Looking to produce a simple visualisation in the framework, I used the well known Python package matplotlib for this task. There are no magic criteria involved in this choice over say Pillow, simply that matplotlib does the job easily and is an package that is going to stay around.
Not knowing exactly which NLP techniques would be required by the project, I chose to use nltk as a Python package that should cover all likely requests.
The use of NLP for NER has been dropped from the framework. See Report.docx
.
This leaves only tokenization and stemming as services provided by nltk. There is possible future work that calls on NLP techniques that are met by nltk. In their absence it is possible to remove the external dependency on nltk by implementing a simple tokenizer (remove punctuation and split on whitespace) but stemming remains a problem. You will not want to write your own stemmer. Therefore, you still need to use a Python package. An excellent Python package alternative to nltk for stemming is snowballstemmer, especially in conjunction with PyStemmer. Strongly recommended, because it is far faster than nltk. Note, it will give slightly different results to the existing use of nltk in the framework, because nltk is set to use the Lancaster stemming algorithm whereas snowballstemmer uses Porter2. Both algorithms are an advance on Porter, and in the context of this research it doesn't matter which we use.
Using itertools.groupby()
to group on date just not worth it! More trouble than it's worth having to work out how to consume the multiple iterators it would return.
It might appear tempting to flatten the nested if statements for is_current()
and has_links()
in keeping with the zen of python. However, this has an unintended consequence. If flattened the else statement processes all previous edits of a post, whereas we want to analyse the final versions of posts only.

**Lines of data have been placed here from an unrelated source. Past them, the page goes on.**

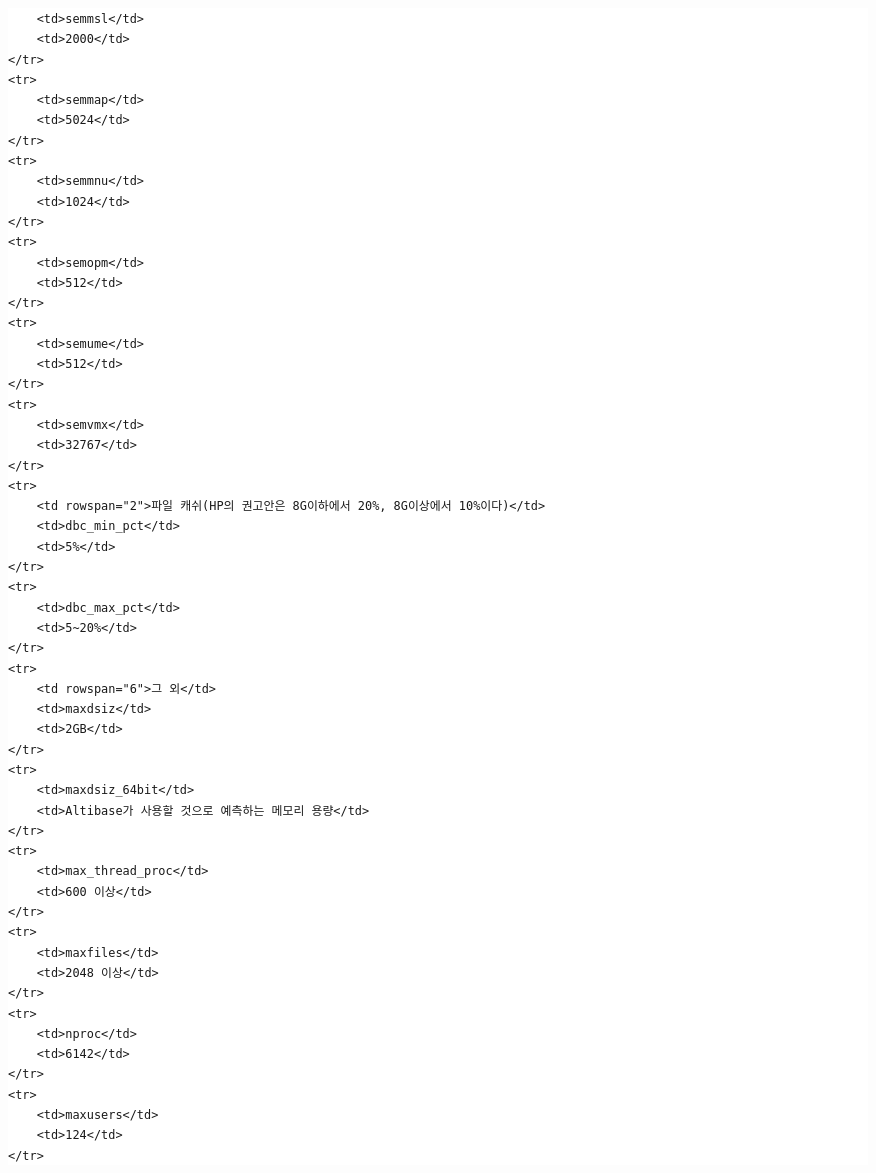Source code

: 		<td>semmsl</td>
		<td>2000</td>
	</tr>
	<tr>
		<td>semmap</td>
		<td>5024</td>
	</tr>
	<tr>
		<td>semmnu</td>
		<td>1024</td>
	</tr>
	<tr>
		<td>semopm</td>
		<td>512</td>
	</tr>
	<tr>
		<td>semume</td>
		<td>512</td>
	</tr>
	<tr>
		<td>semvmx</td>
		<td>32767</td>
	</tr>
	<tr>
		<td rowspan="2">파일 캐쉬(HP의 권고안은 8G이하에서 20%, 8G이상에서 10%이다)</td>
		<td>dbc_min_pct</td>
		<td>5%</td>
	</tr>
	<tr>
		<td>dbc_max_pct</td>
		<td>5~20%</td>
	</tr>
	<tr>
		<td rowspan="6">그 외</td>
		<td>maxdsiz</td>
		<td>2GB</td>
	</tr>
	<tr>
		<td>maxdsiz_64bit</td>
		<td>Altibase가 사용할 것으로 예측하는 메모리 용량</td>
	</tr>
	<tr>
		<td>max_thread_proc</td>
		<td>600 이상</td>
	</tr>
	<tr>
		<td>maxfiles</td>
		<td>2048 이상</td>
	</tr>
	<tr>
		<td>nproc</td>
		<td>6142</td>
	</tr>
	<tr>
		<td>maxusers</td>
		<td>124</td>
	</tr>
</table>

The purpose of the else statement is to let us count of the number of posts that do not include external links. Hence, we cannot remove it. Simply subtracting the number of posts with links from the total number of posts gives a misleading number, because draft versions of a post are included.
Similarly for filterfalse_posts.filterfalse_forum()
.
But this is not true for track_filtered_posts.get_post_metadata()
because there is no else statement. We want to process all posts that are the final version and have external links, and ignore the other posts. Hence, we flatten the if statements in this function.